# Extracted text
☆ ☆ ☆
ChancroidSyphilis (primary)Genital herpes
CauseHaemophilus ducreyi (bacteria)Treponema pallidum (bacteria)HSV-1 or HSV-2 (virus)
SoreDeep, ragged ulcer(s)Firm, round chancre, usually singleClusters of small blisters → shallow sores
PainPainfulPainlessPainful
Groin nodesTender, often pus-filledMay be firm, not tenderTender during first outbreak
CoursePersists until treatedHeals on its own, then progressesRecurs over a lifetime
Cure?Yes — antibioticsYes — penicillinNo — antivirals control it

Testing

Each infection has its own workup, and they're often run together because a sore could be any of them. Chancroid is largely a clinical diagnosis: a probable diagnosis is painful genital ulcers of typical appearance plus negative syphilis and herpes testing, while a definitive diagnosis needs H. ducreyi grown on special culture media that most labs don't stock. Syphilis requires two blood tests — a nontreponemal test (RPR or VDRL) and a treponemal test (TP-PA, FTA-ABS, EIA, or CIA) — because neither alone is conclusive CDC syphilis lab, 2024. For herpes when a sore is present, swab the lesion for type-specific virologic testing by NAAT or culture CDC herpes testing.

What testing looks like depends on what's suspected: a urine sample, a self-collected or clinician-collected swab, or a quick visual exam, often combined with a blood draw. It's free or low-cost at health departments, Planned Parenthood, and Title X clinics. If you have an active sore, don't wait for it to heal — swab-based tests work best while the lesion is fresh. You can get tested at a clinic or order a kit, and if you're counting days since a possible exposure, our guide on when to test after exposure explains why a too-early blood test can read negative.

Treatment compared

Two of these three are curable, and the regimens differ sharply. Chancroid is cured by a single dose — azithromycin 1 g orally or ceftriaxone 250 mg IM — with alternatives of ciprofloxacin 500 mg twice daily for 3 days or erythromycin base 500 mg three times daily for 7 days; a re-examination 3–7 days after starting therapy confirms the ulcer is improving.
☆ ☆ ☆
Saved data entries

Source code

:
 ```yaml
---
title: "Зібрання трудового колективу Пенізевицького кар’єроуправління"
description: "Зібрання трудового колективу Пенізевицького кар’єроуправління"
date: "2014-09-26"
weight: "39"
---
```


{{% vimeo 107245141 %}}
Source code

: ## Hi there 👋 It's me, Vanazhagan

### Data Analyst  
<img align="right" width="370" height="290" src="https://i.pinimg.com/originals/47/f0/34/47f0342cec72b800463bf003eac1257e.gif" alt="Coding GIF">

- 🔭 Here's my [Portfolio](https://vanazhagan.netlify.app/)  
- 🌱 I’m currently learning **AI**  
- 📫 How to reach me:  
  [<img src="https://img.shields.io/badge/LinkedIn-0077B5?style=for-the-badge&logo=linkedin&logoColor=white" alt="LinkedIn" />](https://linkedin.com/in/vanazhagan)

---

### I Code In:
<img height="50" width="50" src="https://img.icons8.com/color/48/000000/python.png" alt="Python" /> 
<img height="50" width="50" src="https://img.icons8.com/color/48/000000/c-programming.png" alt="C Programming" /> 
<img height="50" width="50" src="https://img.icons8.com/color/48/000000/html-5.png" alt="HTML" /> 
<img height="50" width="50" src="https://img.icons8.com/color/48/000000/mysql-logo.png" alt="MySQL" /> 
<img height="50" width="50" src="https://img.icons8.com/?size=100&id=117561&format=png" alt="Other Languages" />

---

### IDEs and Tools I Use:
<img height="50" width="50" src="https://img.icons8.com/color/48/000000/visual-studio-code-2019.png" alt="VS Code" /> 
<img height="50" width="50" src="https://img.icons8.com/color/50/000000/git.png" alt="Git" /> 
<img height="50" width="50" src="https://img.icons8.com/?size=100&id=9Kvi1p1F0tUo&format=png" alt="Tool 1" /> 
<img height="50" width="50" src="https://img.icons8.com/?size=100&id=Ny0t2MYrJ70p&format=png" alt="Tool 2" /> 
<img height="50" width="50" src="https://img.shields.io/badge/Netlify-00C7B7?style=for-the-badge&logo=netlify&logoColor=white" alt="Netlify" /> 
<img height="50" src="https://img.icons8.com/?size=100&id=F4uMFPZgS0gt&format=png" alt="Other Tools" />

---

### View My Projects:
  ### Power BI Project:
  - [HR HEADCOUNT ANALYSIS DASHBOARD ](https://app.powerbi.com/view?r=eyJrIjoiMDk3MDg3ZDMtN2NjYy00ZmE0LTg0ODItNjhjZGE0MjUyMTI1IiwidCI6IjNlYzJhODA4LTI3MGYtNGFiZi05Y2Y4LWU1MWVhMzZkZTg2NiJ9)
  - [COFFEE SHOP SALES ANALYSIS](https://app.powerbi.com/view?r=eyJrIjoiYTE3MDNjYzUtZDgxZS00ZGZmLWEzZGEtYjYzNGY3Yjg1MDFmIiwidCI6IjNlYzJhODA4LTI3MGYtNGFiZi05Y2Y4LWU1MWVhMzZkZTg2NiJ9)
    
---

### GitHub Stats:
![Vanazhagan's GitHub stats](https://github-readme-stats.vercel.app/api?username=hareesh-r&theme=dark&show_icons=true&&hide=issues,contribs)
☆ ☆ ☆
# About this task
Answer these questions from the text about chancroid, syphilis, and genital herpes:
1. Which bacterium causes syphilis?
2. Which two kinds of blood test does syphilis testing require?
3. How long after starting chancroid therapy is a re-examination done?
Draw only on the text about chancroid, syphilis, and genital herpes.

# Written answer
1. Treponema pallidum.
2. A nontreponemal test (RPR or VDRL) and a treponemal test (TP-PA, FTA-ABS, EIA, or CIA).
3. 3–7 days after starting therapy.